#### 本文 ####
| 『第65期名人戦七番勝負(毎日新聞社主催、大和証券グループ協賛)の第6局は15日午後10時39分、140手で挑戦者の郷田真隆九段(36)が森内俊之名人(36)を破り、対戦成績を3勝3敗とした・・・ 森内が「十八世名人」まで、あと一歩かと思われた局面から、初の名人位を目指す郷田が執念を見せて大逆転勝ち。カド番をしのぎ、決着を最終局に持ち込んだ』 何もかもが全てひっくり返る瞬間、とはまさにこのことだろう。50時間以上連続で働いて身体中が震えてしかたないのでやむなく朝4時半ころに帰宅したはいいのだが、この棋譜を見て余りのことにけたけた笑いながら4回嘔吐し、壁に向かってシャドーボクシングをして両手から出血し、我に返って風呂に入って「もってけ! セーラーふく」を熱唱しながら今に至り、全裸でこの記事を書いている。記事中『森内が「十八世名人」まで、あと一歩かと思われた局面』とあるが、あと一歩? ははは、あと10分の1歩と言っても過言ではない。もう30回以上棋譜を見た。130手目までで森内の勝利は99.9%間違いなかった。名人位を5期取った者だけがその名誉ある地位を名乗ることができる永世名人、実力制になってからはや70年ほど、木村、大山、中原、谷川のたった4人、いずれも時代を作り上げた真に傑出した棋士が居並ぶ中、あの羽生の名前が刻まれる前に、森内が名を連ねるのも時間の問題だった。森内の131手目、▲4七玉で一瞬にして全てが終わった。▲4八玉なら磐石の勝ちだった。信じられない、ありえない大悪手。
####
# 課題 1
本文をもとに、次の問いに答えてください。
(a) 第6局は何手で終わりましたか。
(b) 永世名人を名乗れるのは、名人位を何期取った者ですか。
(c) 森内の131手目は何でしたか。
# 課題 2
次の各文は本文の内容と合っていますか。はい・いいえで答え、判断の根拠となる本文の語句をそのまま引用してください。
(a) 第6局の結果、対戦成績は3勝3敗になった。
(b) 筆者はこの棋譜を10回ほど見た。
(c) 筆者によれば、131手目が▲4八玉なら森内は負けていた。
#### 提供データ ####
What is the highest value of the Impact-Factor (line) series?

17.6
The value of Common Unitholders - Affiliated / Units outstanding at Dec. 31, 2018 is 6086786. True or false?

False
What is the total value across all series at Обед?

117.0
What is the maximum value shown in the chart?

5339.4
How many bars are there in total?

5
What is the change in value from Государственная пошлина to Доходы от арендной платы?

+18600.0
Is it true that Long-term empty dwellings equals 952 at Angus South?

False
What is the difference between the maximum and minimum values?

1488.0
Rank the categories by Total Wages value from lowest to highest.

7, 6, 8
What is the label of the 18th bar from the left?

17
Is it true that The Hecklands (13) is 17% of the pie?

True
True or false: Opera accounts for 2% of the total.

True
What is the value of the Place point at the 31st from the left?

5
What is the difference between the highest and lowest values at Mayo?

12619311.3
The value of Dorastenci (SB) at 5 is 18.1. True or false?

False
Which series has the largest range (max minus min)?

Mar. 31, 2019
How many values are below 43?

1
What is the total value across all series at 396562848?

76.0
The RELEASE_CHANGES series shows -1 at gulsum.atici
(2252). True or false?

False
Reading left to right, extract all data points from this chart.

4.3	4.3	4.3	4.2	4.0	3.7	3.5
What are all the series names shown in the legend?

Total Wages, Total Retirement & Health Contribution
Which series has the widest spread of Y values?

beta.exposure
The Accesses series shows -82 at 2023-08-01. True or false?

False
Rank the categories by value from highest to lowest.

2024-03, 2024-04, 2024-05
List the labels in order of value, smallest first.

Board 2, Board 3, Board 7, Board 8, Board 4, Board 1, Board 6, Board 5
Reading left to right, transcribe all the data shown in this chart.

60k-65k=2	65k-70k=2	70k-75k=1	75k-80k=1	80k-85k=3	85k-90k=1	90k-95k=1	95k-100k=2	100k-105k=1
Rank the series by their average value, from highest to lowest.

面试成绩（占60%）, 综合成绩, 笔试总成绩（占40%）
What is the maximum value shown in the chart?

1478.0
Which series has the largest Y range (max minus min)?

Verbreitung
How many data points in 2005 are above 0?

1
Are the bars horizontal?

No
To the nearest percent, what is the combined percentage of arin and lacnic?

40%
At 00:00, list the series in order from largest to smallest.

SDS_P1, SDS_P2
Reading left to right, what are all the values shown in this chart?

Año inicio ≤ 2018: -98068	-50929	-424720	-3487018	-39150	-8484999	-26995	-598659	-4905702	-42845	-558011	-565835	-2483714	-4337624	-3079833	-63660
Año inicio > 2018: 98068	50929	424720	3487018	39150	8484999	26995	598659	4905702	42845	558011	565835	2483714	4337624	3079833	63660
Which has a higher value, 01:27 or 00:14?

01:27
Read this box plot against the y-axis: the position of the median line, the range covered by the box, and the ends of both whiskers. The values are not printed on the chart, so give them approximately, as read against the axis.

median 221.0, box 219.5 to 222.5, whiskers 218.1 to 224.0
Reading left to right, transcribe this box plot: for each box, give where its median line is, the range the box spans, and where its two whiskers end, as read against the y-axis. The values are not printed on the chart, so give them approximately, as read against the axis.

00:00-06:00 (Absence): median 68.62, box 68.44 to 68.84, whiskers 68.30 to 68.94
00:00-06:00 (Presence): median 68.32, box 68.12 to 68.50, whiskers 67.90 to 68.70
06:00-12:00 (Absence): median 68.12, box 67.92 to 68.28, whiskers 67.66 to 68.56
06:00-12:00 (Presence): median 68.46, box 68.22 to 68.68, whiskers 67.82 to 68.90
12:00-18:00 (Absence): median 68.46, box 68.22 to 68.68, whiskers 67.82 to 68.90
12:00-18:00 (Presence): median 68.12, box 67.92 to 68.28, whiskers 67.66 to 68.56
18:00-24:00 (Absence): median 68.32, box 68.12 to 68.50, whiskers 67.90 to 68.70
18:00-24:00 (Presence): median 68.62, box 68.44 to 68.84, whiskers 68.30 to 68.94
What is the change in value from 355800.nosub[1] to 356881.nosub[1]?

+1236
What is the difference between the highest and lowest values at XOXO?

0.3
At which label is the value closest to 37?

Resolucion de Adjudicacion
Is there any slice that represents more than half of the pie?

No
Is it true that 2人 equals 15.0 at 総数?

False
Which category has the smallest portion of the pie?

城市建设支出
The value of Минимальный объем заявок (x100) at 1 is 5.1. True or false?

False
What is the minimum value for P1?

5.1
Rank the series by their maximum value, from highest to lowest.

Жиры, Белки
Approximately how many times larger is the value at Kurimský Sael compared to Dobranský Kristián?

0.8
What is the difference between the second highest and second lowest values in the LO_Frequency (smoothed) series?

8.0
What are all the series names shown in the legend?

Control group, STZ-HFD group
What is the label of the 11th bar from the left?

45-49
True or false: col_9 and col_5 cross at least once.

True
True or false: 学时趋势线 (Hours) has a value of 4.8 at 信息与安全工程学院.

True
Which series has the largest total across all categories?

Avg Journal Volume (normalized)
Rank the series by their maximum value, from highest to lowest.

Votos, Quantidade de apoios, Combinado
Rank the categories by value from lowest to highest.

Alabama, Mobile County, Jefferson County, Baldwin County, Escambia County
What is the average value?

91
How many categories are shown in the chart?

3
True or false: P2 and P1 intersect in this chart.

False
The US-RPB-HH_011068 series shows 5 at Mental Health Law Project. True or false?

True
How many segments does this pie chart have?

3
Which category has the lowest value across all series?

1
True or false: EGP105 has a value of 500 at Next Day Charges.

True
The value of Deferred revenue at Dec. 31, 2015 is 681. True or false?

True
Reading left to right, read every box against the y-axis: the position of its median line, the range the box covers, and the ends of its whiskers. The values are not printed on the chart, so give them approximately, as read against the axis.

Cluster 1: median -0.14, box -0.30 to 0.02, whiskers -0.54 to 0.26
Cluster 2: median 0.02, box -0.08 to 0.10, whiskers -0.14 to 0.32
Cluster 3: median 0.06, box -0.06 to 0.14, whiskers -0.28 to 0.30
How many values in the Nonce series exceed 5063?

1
####
# 解答 1
(a) 140手
(b) 5期
(c) ▲4七玉

# 解答 2
(a) はい。「対戦成績を3勝3敗とした」
(b) いいえ。「もう30回以上棋譜を見た」
(c) いいえ。「▲4八玉なら磐石の勝ちだった」